## PROBLEM TO SOLVE
Write out the lines of the records verbatim, starting at the very beginning and ending with the line that contains "021-67582001/03/05", including that line. Leave the pictures out of your answer.

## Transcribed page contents
□ □ □ □
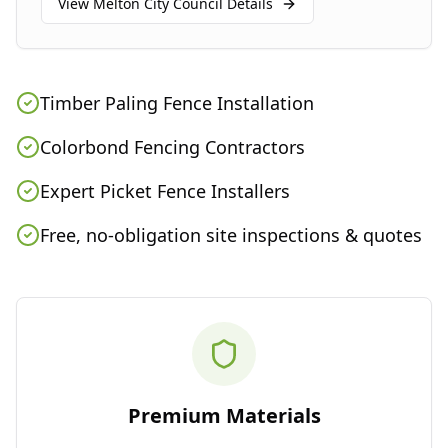
View
Melton City Council
Details
Timber Paling Fence Installation
Colorbond Fencing Contractors
Expert Picket Fence Installers
Free, no-obligation site inspections & quotes
Premium Materials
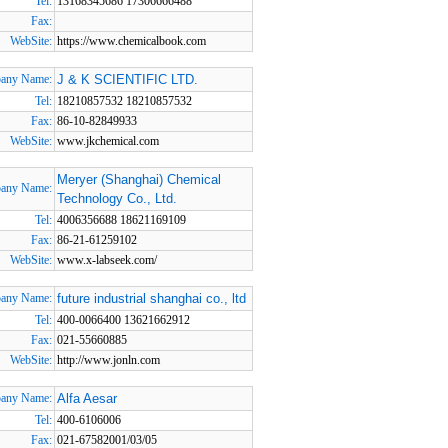
Tel:
13168345686 17306666488
Fax:
WebSite:
https://www.chemicalbook.com
any Name:
J & K SCIENTIFIC LTD.
Tel:
18210857532 18210857532
Fax:
86-10-82849933
WebSite:
www.jkchemical.com
Meryer (Shanghai) Chemical
any Name:
Technology Co., Ltd.
Tel:
4006356688 18621169109
Fax:
86-21-61259102
WebSite:
www.x-labseek.com/
any Name:
future industrial shanghai co., ltd
Tel:
400-0066400 13621662912
Fax:
021-55660885
WebSite:
http://www.jonln.com
any Name:
Alfa Aesar
Tel:
400-6106006
Fax:
021-67582001/03/05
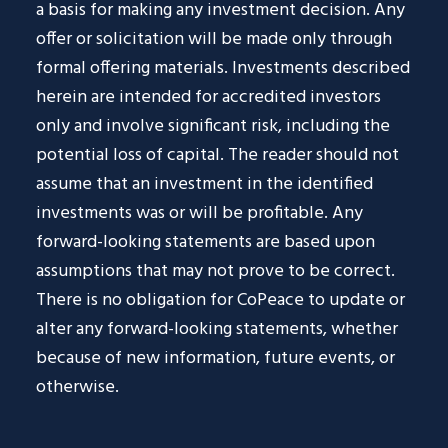
a basis for making any investment decision. Any
offer or solicitation will be made only through
formal offering materials. Investments described
herein are intended for accredited investors
only and involve significant risk, including the
potential loss of capital. The reader should not
assume that an investment in the identified
investments was or will be profitable. Any
forward-looking statements are based upon
assumptions that may not prove to be correct.
There is no obligation for CoPeace to update or
alter any forward-looking statements, whether
because of new information, future events, or
otherwise.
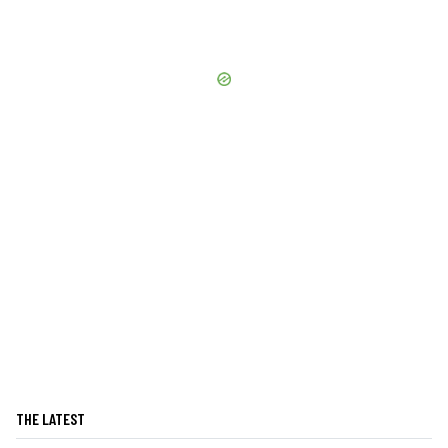
THE LATEST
□ □ □ □
## WRITTEN ANSWER
View
Melton City Council
Details
Timber Paling Fence Installation
Colorbond Fencing Contractors
Expert Picket Fence Installers
Free, no-obligation site inspections & quotes
Premium Materials
Tel:
13168345686 17306666488
Fax:
WebSite:
https://www.chemicalbook.com
any Name:
J & K SCIENTIFIC LTD.
Tel:
18210857532 18210857532
Fax:
86-10-82849933
WebSite:
www.jkchemical.com
Meryer (Shanghai) Chemical
any Name:
Technology Co., Ltd.
Tel:
4006356688 18621169109
Fax:
86-21-61259102
WebSite:
www.x-labseek.com/
any Name:
future industrial shanghai co., ltd
Tel:
400-0066400 13621662912
Fax:
021-55660885
WebSite:
http://www.jonln.com
any Name:
Alfa Aesar
Tel:
400-6106006
Fax:
021-67582001/03/05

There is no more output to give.